How do you make a conscious attempt to avoid being stereotyped since you play similar characters?

Physically at times, I wear a wig to bring about a different look though I get offers to play the head of the family in practically every serial. I play a tough character in ‘Ghar Ek Sapna’ whereas in ‘Piya Ka Ghar’ it was a different character. In Dinesh Bansal’s next serial to be directed by Chander Behl, which will deal with three different women in a family who have different ideologies about their personal lives, I will be playing a loud head of the Punjabi family. The hue comes to your character and you tend to see some similarity even in the performance of the same actor in different roles.


What is your approach as an actor?

As an actor, it is my view that you cannot detach your soul from your body and put it into a different character. I try to keep a sense of detachment from my character as an actor.

Has your potential as an actor been tapped by the industry?

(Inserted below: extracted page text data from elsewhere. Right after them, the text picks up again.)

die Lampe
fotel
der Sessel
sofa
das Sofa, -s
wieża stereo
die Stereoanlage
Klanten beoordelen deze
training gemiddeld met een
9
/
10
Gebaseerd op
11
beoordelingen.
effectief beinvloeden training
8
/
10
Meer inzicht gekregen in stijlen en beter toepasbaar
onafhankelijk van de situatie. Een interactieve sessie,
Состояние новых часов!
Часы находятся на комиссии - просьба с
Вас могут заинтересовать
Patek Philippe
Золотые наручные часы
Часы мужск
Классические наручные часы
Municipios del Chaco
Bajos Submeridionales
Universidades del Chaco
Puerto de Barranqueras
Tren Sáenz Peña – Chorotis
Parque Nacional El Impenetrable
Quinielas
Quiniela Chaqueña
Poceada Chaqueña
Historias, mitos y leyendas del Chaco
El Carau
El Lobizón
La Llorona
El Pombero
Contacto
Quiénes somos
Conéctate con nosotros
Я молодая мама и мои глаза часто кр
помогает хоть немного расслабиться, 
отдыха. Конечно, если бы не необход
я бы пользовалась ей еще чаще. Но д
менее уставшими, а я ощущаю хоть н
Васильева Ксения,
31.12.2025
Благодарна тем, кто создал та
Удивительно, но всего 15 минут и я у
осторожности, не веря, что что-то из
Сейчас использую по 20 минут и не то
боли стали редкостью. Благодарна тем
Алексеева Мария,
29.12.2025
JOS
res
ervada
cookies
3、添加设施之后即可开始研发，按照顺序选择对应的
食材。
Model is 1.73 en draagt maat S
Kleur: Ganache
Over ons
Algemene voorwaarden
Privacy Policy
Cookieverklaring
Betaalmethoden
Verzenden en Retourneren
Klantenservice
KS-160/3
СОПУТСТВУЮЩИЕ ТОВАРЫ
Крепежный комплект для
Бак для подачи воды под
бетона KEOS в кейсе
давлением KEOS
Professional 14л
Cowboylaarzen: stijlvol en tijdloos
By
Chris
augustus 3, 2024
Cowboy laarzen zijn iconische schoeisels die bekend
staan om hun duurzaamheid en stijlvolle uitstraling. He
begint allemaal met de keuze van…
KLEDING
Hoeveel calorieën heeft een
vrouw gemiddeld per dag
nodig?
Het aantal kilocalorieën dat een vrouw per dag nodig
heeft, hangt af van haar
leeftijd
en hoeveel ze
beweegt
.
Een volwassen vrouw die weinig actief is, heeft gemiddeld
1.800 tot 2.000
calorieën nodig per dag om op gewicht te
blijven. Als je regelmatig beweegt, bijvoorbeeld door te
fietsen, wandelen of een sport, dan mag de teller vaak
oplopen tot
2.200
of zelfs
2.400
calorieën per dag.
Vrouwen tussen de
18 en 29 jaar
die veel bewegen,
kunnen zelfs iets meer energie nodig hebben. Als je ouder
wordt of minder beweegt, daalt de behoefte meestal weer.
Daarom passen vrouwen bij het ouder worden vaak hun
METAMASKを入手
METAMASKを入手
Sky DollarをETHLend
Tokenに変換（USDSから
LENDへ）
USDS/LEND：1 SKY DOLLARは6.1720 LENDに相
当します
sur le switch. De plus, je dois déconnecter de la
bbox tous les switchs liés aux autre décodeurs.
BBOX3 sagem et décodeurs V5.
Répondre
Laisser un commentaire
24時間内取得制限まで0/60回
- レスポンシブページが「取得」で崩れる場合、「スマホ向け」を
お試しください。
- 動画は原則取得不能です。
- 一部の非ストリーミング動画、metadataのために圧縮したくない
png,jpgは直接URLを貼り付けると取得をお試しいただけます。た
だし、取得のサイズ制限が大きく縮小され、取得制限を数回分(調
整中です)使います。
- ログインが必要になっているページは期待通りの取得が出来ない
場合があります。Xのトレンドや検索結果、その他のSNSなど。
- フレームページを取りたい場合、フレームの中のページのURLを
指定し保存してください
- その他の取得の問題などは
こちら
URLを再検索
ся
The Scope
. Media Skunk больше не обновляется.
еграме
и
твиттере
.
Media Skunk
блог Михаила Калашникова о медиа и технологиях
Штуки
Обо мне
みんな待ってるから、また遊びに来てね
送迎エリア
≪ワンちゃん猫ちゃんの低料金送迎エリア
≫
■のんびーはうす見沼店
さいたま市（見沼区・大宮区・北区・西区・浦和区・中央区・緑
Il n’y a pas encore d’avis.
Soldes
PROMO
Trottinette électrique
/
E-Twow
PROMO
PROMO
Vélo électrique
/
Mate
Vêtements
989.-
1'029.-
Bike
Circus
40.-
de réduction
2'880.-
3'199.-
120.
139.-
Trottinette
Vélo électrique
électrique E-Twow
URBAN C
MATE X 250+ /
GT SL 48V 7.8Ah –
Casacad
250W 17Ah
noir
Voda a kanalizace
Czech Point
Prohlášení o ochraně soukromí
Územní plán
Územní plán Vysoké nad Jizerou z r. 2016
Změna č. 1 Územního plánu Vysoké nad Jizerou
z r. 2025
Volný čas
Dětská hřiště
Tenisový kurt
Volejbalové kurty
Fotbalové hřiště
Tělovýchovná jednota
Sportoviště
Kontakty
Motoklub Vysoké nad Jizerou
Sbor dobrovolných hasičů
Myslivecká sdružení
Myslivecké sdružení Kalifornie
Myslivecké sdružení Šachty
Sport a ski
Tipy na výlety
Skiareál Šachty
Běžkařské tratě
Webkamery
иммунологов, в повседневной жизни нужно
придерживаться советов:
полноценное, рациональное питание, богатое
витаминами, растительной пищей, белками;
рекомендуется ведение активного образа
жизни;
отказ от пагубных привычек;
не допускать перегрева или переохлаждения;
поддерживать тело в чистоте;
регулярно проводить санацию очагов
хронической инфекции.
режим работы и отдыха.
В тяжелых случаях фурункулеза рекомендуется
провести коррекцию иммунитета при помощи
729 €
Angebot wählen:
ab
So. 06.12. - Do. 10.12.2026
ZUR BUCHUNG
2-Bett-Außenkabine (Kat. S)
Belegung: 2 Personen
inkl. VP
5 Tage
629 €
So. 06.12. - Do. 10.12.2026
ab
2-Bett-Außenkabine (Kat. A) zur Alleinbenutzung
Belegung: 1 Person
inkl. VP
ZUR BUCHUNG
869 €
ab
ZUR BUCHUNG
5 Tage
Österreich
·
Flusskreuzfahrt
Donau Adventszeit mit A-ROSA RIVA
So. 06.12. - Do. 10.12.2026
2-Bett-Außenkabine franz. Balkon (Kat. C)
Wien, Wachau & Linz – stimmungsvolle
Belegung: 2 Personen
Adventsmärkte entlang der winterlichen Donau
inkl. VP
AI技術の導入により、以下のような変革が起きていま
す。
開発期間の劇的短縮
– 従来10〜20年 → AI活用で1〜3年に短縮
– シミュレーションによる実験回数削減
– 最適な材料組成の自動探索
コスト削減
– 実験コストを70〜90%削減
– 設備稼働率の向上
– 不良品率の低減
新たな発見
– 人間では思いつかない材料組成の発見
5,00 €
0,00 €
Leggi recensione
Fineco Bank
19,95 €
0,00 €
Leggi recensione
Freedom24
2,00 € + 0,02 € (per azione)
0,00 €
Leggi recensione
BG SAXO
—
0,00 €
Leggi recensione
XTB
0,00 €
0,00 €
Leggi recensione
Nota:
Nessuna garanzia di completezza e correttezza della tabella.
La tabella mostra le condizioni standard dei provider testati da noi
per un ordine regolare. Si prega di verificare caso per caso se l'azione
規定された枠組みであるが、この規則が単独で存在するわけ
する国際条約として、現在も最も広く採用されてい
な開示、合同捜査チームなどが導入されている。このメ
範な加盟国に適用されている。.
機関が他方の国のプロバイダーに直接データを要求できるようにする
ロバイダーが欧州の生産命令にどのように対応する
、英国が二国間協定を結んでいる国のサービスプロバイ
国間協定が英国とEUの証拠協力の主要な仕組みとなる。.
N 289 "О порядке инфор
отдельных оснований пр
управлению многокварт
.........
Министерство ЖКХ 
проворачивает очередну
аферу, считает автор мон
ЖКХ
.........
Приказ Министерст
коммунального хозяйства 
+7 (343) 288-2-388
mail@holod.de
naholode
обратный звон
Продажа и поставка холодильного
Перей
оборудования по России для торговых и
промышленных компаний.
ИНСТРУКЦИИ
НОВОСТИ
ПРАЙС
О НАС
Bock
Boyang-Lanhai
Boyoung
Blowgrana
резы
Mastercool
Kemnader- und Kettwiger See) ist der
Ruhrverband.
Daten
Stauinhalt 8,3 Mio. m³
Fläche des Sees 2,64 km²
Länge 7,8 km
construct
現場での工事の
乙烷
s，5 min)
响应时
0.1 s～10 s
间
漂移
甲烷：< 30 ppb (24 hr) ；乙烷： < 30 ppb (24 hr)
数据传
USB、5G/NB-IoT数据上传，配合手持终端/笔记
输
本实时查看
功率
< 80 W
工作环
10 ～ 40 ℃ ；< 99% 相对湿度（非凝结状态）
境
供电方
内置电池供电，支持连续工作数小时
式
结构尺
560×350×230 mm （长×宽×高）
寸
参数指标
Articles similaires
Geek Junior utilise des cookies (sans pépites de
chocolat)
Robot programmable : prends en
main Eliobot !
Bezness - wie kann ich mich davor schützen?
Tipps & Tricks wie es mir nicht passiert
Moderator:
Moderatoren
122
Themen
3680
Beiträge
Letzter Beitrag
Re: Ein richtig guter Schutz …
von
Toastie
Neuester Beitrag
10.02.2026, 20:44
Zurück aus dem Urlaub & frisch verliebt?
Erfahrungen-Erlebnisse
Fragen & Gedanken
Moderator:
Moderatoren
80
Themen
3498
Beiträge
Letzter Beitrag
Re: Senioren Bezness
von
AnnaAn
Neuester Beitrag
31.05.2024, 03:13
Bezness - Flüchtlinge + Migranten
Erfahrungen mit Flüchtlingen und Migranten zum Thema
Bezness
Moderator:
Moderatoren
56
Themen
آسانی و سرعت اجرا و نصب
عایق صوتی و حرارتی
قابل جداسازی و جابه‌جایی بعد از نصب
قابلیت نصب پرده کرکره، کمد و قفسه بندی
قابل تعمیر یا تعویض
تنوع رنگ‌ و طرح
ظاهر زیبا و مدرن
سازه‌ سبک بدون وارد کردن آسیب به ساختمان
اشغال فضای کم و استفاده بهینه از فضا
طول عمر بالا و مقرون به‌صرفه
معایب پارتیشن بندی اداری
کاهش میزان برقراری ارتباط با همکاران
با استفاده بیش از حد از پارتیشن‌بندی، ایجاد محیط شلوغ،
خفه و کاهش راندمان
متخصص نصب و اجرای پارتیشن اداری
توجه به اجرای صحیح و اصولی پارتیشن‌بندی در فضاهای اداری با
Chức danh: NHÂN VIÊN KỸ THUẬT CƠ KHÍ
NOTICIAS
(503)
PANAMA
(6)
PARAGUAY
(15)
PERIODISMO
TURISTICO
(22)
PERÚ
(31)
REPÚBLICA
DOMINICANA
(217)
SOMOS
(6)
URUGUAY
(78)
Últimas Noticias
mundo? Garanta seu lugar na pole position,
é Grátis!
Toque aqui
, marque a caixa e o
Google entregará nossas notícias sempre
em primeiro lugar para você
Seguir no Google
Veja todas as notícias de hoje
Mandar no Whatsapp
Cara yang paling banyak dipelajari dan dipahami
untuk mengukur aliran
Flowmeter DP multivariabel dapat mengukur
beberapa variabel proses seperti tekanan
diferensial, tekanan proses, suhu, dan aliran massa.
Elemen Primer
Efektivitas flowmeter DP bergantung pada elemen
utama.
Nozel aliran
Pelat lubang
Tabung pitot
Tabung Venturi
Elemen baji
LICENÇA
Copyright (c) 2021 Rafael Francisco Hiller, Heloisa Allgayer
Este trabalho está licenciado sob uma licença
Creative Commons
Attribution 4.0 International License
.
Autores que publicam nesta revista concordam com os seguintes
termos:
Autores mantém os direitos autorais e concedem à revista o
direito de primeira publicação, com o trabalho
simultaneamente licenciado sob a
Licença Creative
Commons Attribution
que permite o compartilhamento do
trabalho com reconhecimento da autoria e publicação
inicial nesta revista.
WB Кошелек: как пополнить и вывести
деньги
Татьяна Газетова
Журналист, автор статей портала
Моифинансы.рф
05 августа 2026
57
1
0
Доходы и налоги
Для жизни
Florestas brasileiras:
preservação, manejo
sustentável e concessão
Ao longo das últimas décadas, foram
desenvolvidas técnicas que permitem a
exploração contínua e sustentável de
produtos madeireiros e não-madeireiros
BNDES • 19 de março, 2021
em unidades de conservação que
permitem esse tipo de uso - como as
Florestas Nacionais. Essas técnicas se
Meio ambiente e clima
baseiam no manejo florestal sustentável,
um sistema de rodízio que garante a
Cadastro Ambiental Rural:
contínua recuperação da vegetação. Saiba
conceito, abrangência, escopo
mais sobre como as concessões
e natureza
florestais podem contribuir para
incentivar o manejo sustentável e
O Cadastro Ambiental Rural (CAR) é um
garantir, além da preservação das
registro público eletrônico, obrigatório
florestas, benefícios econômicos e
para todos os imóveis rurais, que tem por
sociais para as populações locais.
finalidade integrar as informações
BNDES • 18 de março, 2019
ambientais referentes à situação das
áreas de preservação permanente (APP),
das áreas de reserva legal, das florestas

No one knows his or her real potential as an actor. If, at the end of the day you are satisfied that you have done your job with honesty and have been able to stir emotions in the viewers, I think your job is done. I for one really do not know what my potential is.

 What has been your growth as an actor over the years?

Since the time I had played a minor part in Richard Attenborough’s ‘Gandhi’, I think I have come a long way. I have to my credit 415 films and 60 to 70 TV serials in a span of twenty-five years. Today I have become more aware as an actor. My sensibilities have widened towards events happening in society within the TV and film fraternity. I am happy and satisfied with my career till date in theater, TV and films and am constantly having a ‘high’ acting.